Editing pages with Velocity Macro

Hi,

we have some pages where we want to integrate content from other APIs i.e. REST-Calls.
If have found a Velocity API call which fits:

{{velocity}}$xwiki.getURLContent('https://remote_api_call'){{/velocity}}

It works if somebody from the XWikiAdminGroup creates the page and edits it.
The page also renders correct for normal users.

But if a normal user (with a group with scripting rights) wants to edit the page a warning dialogue appears:
image
After editing all macros are gone…

The documentation states (https://www.xwiki.org/xwiki/bin/view/Documentation/DevGuide/Scripting/)

…In addition, all scripting languages other than Velocity also require Programming Rights (see below for more details).

Do I understand something wrong?

Any ideas?

Best Regards

SH

btw. moved to help/discuss

I agree that the warning could be formulated better, what it should say is that a Velocity macro requires script right, but the used APIs could require programming right. The warning is quite correct here: $xwiki.getURLContent indeed requires programming right which is why it doesn’t work when the last author doesn’t have programming right.

Are you sure they’re gone and the code just isn’t executed anymore because the API requires programming right?

Thank you for the clarification!

Your are absolutly right, in the source code the macro is still there, but it is not executed.

Is there any other solution beyond $xwiki.getURLContent, to do an editable external content integration without a programming right for normal xwiki users?

We are migrating from confluence and there is a html include, which can be done from any user.

Best regards

SH

Including external content is always not so easy from a security perspective. What should work with script right is to use an iframe in an HTML macro to display the content. Regarding security of iframes, see this discussion for a start.

You could also create a wiki macro to wrap this code. Then only the wiki macro itself needs programming rights. However, at least with the code you’ve shown, this creates a huge security vulnerability in your XWiki installation as it would allow any user to execute any code with programming right as the downloaded content will be executed with programming right. What you could do is using the context macro to restrict the external code, like

{{velocity}}
#set($remoteContent = $xwiki.getURLContent('https://remote_api_call'))
{{context restricted="true" source="script:remoteContent" /}}
{{/velocity}}

This code could be wrapped in a wiki macro that takes the URL as a parameter. However, note that this would still be a server side request forgery vulnerability.

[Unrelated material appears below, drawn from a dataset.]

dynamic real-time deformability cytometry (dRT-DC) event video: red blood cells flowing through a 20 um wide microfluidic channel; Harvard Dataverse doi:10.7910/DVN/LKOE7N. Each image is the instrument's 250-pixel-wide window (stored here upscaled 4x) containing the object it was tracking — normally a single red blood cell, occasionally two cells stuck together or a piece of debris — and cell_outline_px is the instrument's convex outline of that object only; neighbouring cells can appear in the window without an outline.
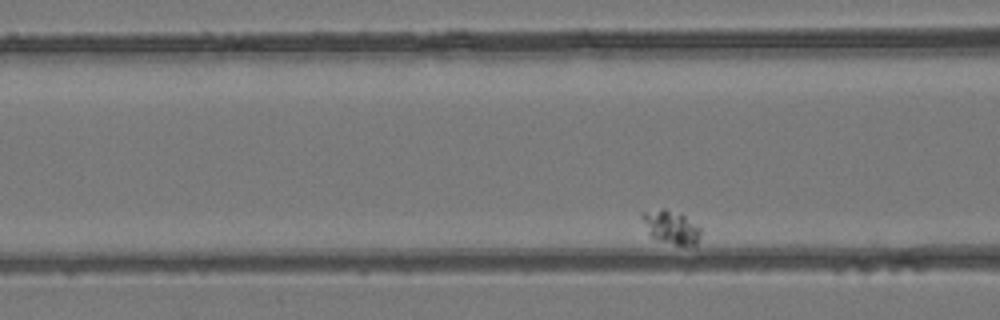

Depending on your setup this could be acceptable.

Hi,

your solution with an outsourced macro worked for me, thank you!
Now users with programming rights and normal users can edit the pages and it is always rendered.

The iFrame solution is not so nice, because there are always scrollbars and a frame around it and the sizing works only with pixel and percentage. If one just wants to fetch a small text part, it is oversized.
It is not so good to control…
https://extensions.xwiki.org/xwiki/bin/view/Extension/Iframe%20Macro#HExample

image

Thanks for the security hint, for my installation with a small private wiki with a few users it should be OK.